(Beginning of Materials provided)

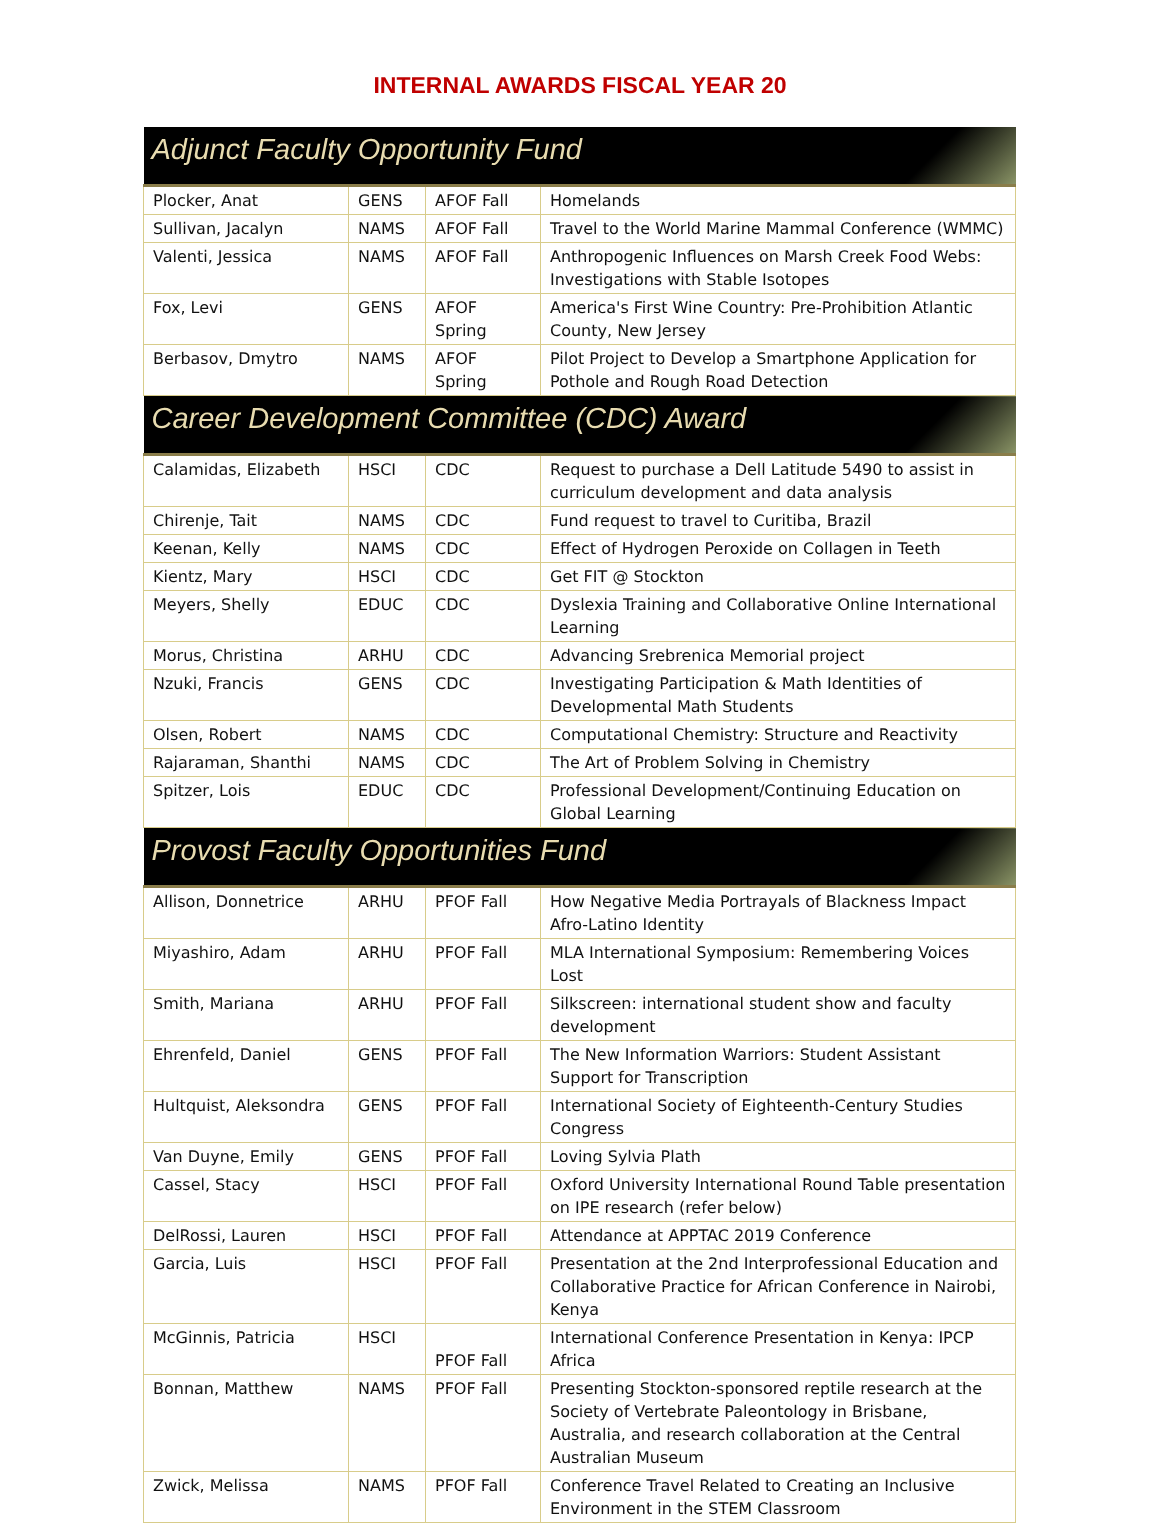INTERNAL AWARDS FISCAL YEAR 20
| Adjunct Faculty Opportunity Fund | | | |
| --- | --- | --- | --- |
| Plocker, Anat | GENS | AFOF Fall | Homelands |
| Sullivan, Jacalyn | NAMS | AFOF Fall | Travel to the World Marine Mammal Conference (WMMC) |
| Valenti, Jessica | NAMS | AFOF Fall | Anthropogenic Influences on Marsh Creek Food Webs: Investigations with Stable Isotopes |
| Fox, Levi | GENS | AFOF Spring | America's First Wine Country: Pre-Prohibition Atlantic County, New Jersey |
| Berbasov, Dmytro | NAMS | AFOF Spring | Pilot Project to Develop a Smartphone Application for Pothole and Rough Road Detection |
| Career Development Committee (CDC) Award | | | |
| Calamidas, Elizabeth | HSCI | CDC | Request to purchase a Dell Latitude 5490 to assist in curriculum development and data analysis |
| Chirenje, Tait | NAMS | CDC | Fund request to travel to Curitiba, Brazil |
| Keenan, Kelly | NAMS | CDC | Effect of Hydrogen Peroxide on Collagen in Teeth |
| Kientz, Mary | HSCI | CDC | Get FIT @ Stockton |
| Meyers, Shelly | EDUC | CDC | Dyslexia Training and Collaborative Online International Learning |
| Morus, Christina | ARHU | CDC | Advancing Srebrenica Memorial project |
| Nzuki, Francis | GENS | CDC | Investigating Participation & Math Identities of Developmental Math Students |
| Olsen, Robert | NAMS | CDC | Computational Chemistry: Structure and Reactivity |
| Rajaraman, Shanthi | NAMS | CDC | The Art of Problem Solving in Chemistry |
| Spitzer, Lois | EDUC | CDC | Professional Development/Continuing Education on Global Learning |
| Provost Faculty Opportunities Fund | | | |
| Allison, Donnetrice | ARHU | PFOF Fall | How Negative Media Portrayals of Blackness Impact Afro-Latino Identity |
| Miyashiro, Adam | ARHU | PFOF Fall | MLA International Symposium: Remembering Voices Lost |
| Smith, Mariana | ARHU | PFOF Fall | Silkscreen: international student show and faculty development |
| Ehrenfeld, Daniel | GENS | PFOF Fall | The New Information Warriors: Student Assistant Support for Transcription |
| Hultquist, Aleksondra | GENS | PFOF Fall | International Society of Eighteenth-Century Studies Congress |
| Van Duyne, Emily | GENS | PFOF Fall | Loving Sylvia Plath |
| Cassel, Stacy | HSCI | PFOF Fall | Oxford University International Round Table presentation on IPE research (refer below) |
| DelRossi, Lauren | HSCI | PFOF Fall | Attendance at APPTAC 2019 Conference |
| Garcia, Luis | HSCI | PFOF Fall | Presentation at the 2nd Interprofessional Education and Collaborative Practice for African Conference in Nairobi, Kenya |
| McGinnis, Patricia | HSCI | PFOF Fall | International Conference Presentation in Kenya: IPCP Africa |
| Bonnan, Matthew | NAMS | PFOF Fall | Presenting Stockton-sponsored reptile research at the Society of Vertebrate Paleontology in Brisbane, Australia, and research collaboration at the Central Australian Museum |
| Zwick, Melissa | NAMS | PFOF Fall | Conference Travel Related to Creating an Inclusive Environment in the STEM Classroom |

(End of Materials provided)

Extract all lines of the records above that include "Spring".

▸ Written response:
| Fox, Levi | GENS | AFOF Spring | America's First Wine Country: Pre-Prohibition Atlantic County, New Jersey |
| Berbasov, Dmytro | NAMS | AFOF Spring | Pilot Project to Develop a Smartphone Application for Pothole and Rough Road Detection |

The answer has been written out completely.